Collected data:
__________________________________________________
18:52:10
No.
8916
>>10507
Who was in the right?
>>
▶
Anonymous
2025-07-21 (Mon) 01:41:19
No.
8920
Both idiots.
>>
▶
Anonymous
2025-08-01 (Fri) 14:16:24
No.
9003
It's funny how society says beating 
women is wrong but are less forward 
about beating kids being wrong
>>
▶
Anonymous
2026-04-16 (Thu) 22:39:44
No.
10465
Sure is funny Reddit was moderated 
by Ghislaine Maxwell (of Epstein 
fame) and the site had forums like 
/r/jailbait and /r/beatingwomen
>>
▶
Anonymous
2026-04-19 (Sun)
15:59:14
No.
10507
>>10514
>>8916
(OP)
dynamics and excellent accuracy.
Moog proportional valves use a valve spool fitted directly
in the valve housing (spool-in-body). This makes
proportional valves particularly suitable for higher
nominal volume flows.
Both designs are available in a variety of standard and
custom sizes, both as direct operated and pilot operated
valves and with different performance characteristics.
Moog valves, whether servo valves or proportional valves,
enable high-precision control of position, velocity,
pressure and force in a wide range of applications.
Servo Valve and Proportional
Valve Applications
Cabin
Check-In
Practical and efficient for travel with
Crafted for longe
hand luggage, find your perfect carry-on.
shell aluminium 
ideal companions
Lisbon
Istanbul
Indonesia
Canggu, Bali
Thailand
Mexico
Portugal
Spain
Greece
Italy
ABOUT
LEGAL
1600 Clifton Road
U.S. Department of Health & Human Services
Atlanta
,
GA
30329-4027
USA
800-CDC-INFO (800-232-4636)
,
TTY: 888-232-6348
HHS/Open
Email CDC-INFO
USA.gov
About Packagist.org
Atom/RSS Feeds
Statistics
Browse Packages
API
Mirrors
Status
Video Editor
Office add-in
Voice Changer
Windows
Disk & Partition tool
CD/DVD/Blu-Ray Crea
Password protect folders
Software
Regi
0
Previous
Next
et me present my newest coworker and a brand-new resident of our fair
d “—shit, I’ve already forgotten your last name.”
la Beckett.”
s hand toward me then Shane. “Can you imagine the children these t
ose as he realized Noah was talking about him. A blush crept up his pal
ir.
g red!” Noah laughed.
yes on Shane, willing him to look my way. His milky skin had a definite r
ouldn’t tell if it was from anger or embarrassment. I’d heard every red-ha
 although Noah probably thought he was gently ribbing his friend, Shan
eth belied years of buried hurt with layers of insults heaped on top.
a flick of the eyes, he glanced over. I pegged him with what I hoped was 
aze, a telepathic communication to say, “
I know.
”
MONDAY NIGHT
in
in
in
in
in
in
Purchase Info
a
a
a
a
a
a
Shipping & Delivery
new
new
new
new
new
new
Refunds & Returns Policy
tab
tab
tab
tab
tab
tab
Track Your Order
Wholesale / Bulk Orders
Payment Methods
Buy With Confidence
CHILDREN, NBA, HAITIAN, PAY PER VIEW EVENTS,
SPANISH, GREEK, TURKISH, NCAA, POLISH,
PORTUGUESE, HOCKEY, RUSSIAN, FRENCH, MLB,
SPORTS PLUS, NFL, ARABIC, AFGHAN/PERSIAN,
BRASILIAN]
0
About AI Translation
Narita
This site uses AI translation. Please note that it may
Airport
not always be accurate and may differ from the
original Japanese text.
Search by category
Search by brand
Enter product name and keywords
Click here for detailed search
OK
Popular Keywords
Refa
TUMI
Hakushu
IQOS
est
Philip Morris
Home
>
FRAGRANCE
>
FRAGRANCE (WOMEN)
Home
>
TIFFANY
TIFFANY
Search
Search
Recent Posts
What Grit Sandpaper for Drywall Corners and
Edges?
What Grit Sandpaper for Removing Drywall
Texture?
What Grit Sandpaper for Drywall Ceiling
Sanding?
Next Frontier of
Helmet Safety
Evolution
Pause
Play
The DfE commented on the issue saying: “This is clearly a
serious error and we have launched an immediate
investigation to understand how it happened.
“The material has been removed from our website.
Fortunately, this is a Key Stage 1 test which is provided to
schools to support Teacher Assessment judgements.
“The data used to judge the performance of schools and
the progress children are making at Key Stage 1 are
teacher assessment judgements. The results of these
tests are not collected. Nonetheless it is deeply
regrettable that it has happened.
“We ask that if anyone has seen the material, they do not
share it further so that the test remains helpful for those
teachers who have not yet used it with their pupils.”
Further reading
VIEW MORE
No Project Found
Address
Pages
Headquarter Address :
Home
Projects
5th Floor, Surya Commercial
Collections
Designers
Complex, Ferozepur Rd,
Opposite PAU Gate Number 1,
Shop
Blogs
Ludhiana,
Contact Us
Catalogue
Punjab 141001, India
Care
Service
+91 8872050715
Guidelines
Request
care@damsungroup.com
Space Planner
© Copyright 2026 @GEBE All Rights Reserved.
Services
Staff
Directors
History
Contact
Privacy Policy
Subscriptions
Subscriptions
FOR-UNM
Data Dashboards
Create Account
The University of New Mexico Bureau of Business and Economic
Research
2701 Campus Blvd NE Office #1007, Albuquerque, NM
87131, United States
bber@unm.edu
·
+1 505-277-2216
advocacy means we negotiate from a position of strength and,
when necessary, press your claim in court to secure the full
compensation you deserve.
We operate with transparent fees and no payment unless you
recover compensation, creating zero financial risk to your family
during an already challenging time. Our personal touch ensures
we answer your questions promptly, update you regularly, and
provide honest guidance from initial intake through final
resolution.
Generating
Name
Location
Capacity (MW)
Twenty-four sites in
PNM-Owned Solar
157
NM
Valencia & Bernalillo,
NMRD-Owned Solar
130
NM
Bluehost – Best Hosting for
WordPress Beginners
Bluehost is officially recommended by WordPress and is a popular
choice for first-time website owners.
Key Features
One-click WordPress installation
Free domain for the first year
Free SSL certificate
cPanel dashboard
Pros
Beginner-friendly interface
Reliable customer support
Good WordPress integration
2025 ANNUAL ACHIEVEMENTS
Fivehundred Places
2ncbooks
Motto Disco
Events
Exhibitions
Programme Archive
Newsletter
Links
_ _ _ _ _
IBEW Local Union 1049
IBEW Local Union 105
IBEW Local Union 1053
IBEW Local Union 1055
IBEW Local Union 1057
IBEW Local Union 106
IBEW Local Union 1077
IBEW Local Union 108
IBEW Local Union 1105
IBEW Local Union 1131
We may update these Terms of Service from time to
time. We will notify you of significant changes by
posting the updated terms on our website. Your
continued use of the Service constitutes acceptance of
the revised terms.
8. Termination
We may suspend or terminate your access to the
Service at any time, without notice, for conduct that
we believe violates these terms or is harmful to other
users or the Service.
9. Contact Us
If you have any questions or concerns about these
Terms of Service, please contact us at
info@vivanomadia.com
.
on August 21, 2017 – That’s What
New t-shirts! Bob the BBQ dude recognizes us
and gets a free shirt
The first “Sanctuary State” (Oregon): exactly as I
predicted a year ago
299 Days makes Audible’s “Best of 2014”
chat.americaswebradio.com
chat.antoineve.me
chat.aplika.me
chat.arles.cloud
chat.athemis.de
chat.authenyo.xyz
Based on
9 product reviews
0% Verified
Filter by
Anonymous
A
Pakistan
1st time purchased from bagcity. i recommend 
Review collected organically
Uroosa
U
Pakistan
__________________________________________________
Copy all of the material above word for word, keeping each line as it appears.

* [Final answer]:
18:52:10
No.
8916
>>10507
Who was in the right?
>>
▶
Anonymous
2025-07-21 (Mon) 01:41:19
No.
8920
Both idiots.
>>
▶
Anonymous
2025-08-01 (Fri) 14:16:24
No.
9003
It's funny how society says beating 
women is wrong but are less forward 
about beating kids being wrong
>>
▶
Anonymous
2026-04-16 (Thu) 22:39:44
No.
10465
Sure is funny Reddit was moderated 
by Ghislaine Maxwell (of Epstein 
fame) and the site had forums like 
/r/jailbait and /r/beatingwomen
>>
▶
Anonymous
2026-04-19 (Sun)
15:59:14
No.
10507
>>10514
>>8916
(OP)
dynamics and excellent accuracy.
Moog proportional valves use a valve spool fitted directly
in the valve housing (spool-in-body). This makes
proportional valves particularly suitable for higher
nominal volume flows.
Both designs are available in a variety of standard and
custom sizes, both as direct operated and pilot operated
valves and with different performance characteristics.
Moog valves, whether servo valves or proportional valves,
enable high-precision control of position, velocity,
pressure and force in a wide range of applications.
Servo Valve and Proportional
Valve Applications
Cabin
Check-In
Practical and efficient for travel with
Crafted for longe
hand luggage, find your perfect carry-on.
shell aluminium 
ideal companions
Lisbon
Istanbul
Indonesia
Canggu, Bali
Thailand
Mexico
Portugal
Spain
Greece
Italy
ABOUT
LEGAL
1600 Clifton Road
U.S. Department of Health & Human Services
Atlanta
,
GA
30329-4027
USA
800-CDC-INFO (800-232-4636)
,
TTY: 888-232-6348
HHS/Open
Email CDC-INFO
USA.gov
About Packagist.org
Atom/RSS Feeds
Statistics
Browse Packages
API
Mirrors
Status
Video Editor
Office add-in
Voice Changer
Windows
Disk & Partition tool
CD/DVD/Blu-Ray Crea
Password protect folders
Software
Regi
0
Previous
Next
et me present my newest coworker and a brand-new resident of our fair
d “—shit, I’ve already forgotten your last name.”
la Beckett.”
s hand toward me then Shane. “Can you imagine the children these t
ose as he realized Noah was talking about him. A blush crept up his pal
ir.
g red!” Noah laughed.
yes on Shane, willing him to look my way. His milky skin had a definite r
ouldn’t tell if it was from anger or embarrassment. I’d heard every red-ha
 although Noah probably thought he was gently ribbing his friend, Shan
eth belied years of buried hurt with layers of insults heaped on top.
a flick of the eyes, he glanced over. I pegged him with what I hoped was 
aze, a telepathic communication to say, “
I know.
”
MONDAY NIGHT
in
in
in
in
in
in
Purchase Info
a
a
a
a
a
a
Shipping & Delivery
new
new
new
new
new
new
Refunds & Returns Policy
tab
tab
tab
tab
tab
tab
Track Your Order
Wholesale / Bulk Orders
Payment Methods
Buy With Confidence
CHILDREN, NBA, HAITIAN, PAY PER VIEW EVENTS,
SPANISH, GREEK, TURKISH, NCAA, POLISH,
PORTUGUESE, HOCKEY, RUSSIAN, FRENCH, MLB,
SPORTS PLUS, NFL, ARABIC, AFGHAN/PERSIAN,
BRASILIAN]
0
About AI Translation
Narita
This site uses AI translation. Please note that it may
Airport
not always be accurate and may differ from the
original Japanese text.
Search by category
Search by brand
Enter product name and keywords
Click here for detailed search
OK
Popular Keywords
Refa
TUMI
Hakushu
IQOS
est
Philip Morris
Home
>
FRAGRANCE
>
FRAGRANCE (WOMEN)
Home
>
TIFFANY
TIFFANY
Search
Search
Recent Posts
What Grit Sandpaper for Drywall Corners and
Edges?
What Grit Sandpaper for Removing Drywall
Texture?
What Grit Sandpaper for Drywall Ceiling
Sanding?
Next Frontier of
Helmet Safety
Evolution
Pause
Play
The DfE commented on the issue saying: “This is clearly a
serious error and we have launched an immediate
investigation to understand how it happened.
“The material has been removed from our website.
Fortunately, this is a Key Stage 1 test which is provided to
schools to support Teacher Assessment judgements.
“The data used to judge the performance of schools and
the progress children are making at Key Stage 1 are
teacher assessment judgements. The results of these
tests are not collected. Nonetheless it is deeply
regrettable that it has happened.
“We ask that if anyone has seen the material, they do not
share it further so that the test remains helpful for those
teachers who have not yet used it with their pupils.”
Further reading
VIEW MORE
No Project Found
Address
Pages
Headquarter Address :
Home
Projects
5th Floor, Surya Commercial
Collections
Designers
Complex, Ferozepur Rd,
Opposite PAU Gate Number 1,
Shop
Blogs
Ludhiana,
Contact Us
Catalogue
Punjab 141001, India
Care
Service
+91 8872050715
Guidelines
Request
care@damsungroup.com
Space Planner
© Copyright 2026 @GEBE All Rights Reserved.
Services
Staff
Directors
History
Contact
Privacy Policy
Subscriptions
Subscriptions
FOR-UNM
Data Dashboards
Create Account
The University of New Mexico Bureau of Business and Economic
Research
2701 Campus Blvd NE Office #1007, Albuquerque, NM
87131, United States
bber@unm.edu
·
+1 505-277-2216
advocacy means we negotiate from a position of strength and,
when necessary, press your claim in court to secure the full
compensation you deserve.
We operate with transparent fees and no payment unless you
recover compensation, creating zero financial risk to your family
during an already challenging time. Our personal touch ensures
we answer your questions promptly, update you regularly, and
provide honest guidance from initial intake through final
resolution.
Generating
Name
Location
Capacity (MW)
Twenty-four sites in
PNM-Owned Solar
157
NM
Valencia & Bernalillo,
NMRD-Owned Solar
130
NM
Bluehost – Best Hosting for
WordPress Beginners
Bluehost is officially recommended by WordPress and is a popular
choice for first-time website owners.
Key Features
One-click WordPress installation
Free domain for the first year
Free SSL certificate
cPanel dashboard
Pros
Beginner-friendly interface
Reliable customer support
Good WordPress integration
2025 ANNUAL ACHIEVEMENTS
Fivehundred Places
2ncbooks
Motto Disco
Events
Exhibitions
Programme Archive
Newsletter
Links
_ _ _ _ _
IBEW Local Union 1049
IBEW Local Union 105
IBEW Local Union 1053
IBEW Local Union 1055
IBEW Local Union 1057
IBEW Local Union 106
IBEW Local Union 1077
IBEW Local Union 108
IBEW Local Union 1105
IBEW Local Union 1131
We may update these Terms of Service from time to
time. We will notify you of significant changes by
posting the updated terms on our website. Your
continued use of the Service constitutes acceptance of
the revised terms.
8. Termination
We may suspend or terminate your access to the
Service at any time, without notice, for conduct that
we believe violates these terms or is harmful to other
users or the Service.
9. Contact Us
If you have any questions or concerns about these
Terms of Service, please contact us at
info@vivanomadia.com
.
on August 21, 2017 – That’s What
New t-shirts! Bob the BBQ dude recognizes us
and gets a free shirt
The first “Sanctuary State” (Oregon): exactly as I
predicted a year ago
299 Days makes Audible’s “Best of 2014”
chat.americaswebradio.com
chat.antoineve.me
chat.aplika.me
chat.arles.cloud
chat.athemis.de
chat.authenyo.xyz
Based on
9 product reviews
0% Verified
Filter by
Anonymous
A
Pakistan
1st time purchased from bagcity. i recommend 
Review collected organically
Uroosa
U
Pakistan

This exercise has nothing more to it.